Гостиная, по которой сейчас носился Кэтел, была длинная коричневая комната, затемненная коричневатыми кружевными занавесками и заставленная пузатой мебелью красного дерева. По стенам висели олеографии с изображением цветников, большая розоватая гравюра под названием «Любовное письмо» и на видном месте — распятие. Кэтлин и Пат были равнодушны к тому, что их окружало, и принимали смесь из медных тазов, рыжих ваз, вышитых салфеточек и фотографий в матерчатых рамках как неотъемлемую часть повседневной обстановки, не более примечательную, чем камни на морском берегу. Только Кэтел проявил какой-то интерес к внутреннему убранству дома, но до сих пор интерес этот ограничивался коллекционированием фигурок разных животных, постепенно вытеснивших других обитателей высокой каминной доски и вызывавших у Джинни, в те дни, когда приходила очередь стирать с них пыль, приглушенные восклицания, которые оскорбили бы слух преподобного отца Райена.
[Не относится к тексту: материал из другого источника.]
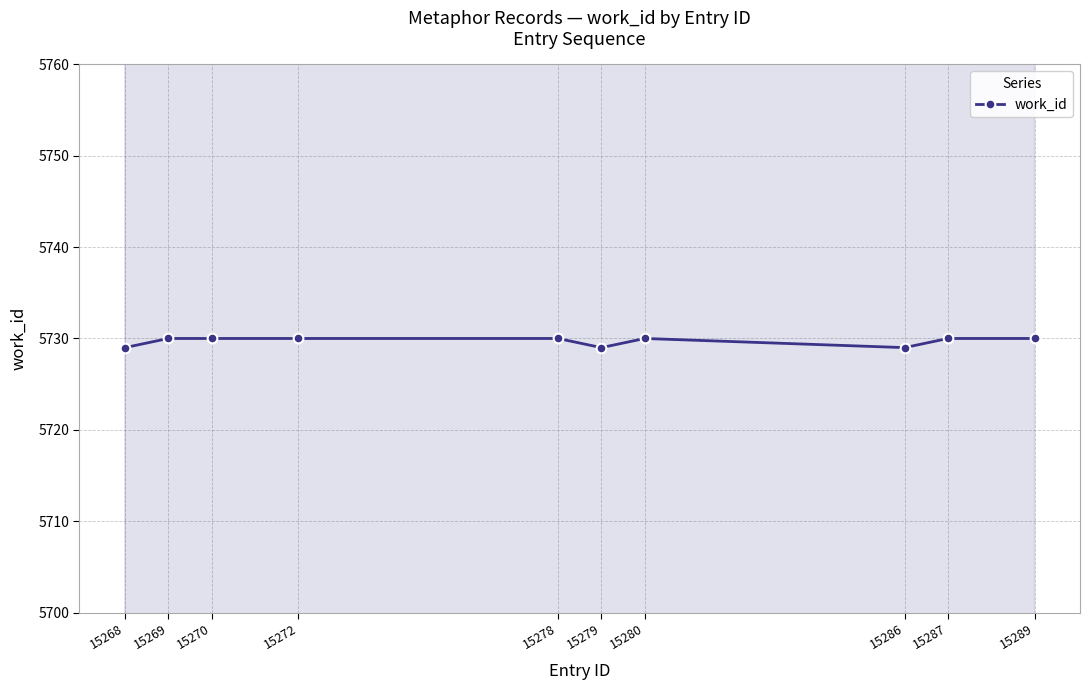

Which category has the highest value across all series?

15269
Посреди замысловатого резного орнамента над камином, словно не созданного работой человеческого ума, но свободно разросшегося на стене, было узкое и очень высокое овальное зеркало, в котором отражалась комната еще более унылая, заполненная воздухом цвета крепкого чая.
Кэтлин тем временем вернулась и расставляла на белой с синим, вышитой крестиком скатерти большой серебряный молочник и такую же сахарницу, приберегаемые для парадных случаев. Сыновья ее умолкли. В последнее время они избегали при ней разговаривать даже друг с другом. Они наблюдали за ней с ленивым бесстрастным любопытством, как наблюдаешь за животным, забредшим в твое поле зрения. Она, со своей стороны, ощущала их присутствие как что-то раздражающее. Сейчас на ней была старомодная коричневая юбка почти до полу и белая блузка с высоким воротничком, поверх которой она по случаю гостей надела длинный вязаный жакет — полосатый, оранжевый с лиловым. Волосы ее, все еще белокурые, хотя и начавшие тускнеть от проступающей седины, были гладко зачесаны и скручены на затылке в большой круглый пучок. Нос у нее был маленький, прямой, глаза большие, светло-карие, лоб не то чтобы изрытый морщинами, но словно сморщенный от постоянной тревоги. В молодости она была красивая и сейчас еще выглядела не старой, но какой-то замученной.
Мальчики снова углубились в свои книги. Пат читал роман Джорджа Мура,[15] а Кэтел — учебник О'Грауни «Первые уроки ирландского языка». Пат любил мать, но отношения между ними всегда были натянутые. Когда умер его отец, ему было около шестнадцати лет, и Кэтлин, опасаясь, как бы сыновья не отбились от рук, пыталась держать его в строгости. В отце Пат с детства видел некую силу природы, перед которой нужно было смиряться и хитрить, а в последние годы и противиться ей, но которую невозможно было ставить под сомнение. В матери же для него воплотился слепой человеческий деспотизм, и борьба с нею будила настроение и чувства, глубоко ему самому противные. За это он казнил ее молчанием и теперь уже привык почти не разговаривать с нею. Ее второе замужество осталось для него загадкой; к отчиму он относился неплохо, но с легким презрением и никогда не признавал за ним ни малейшего авторитета.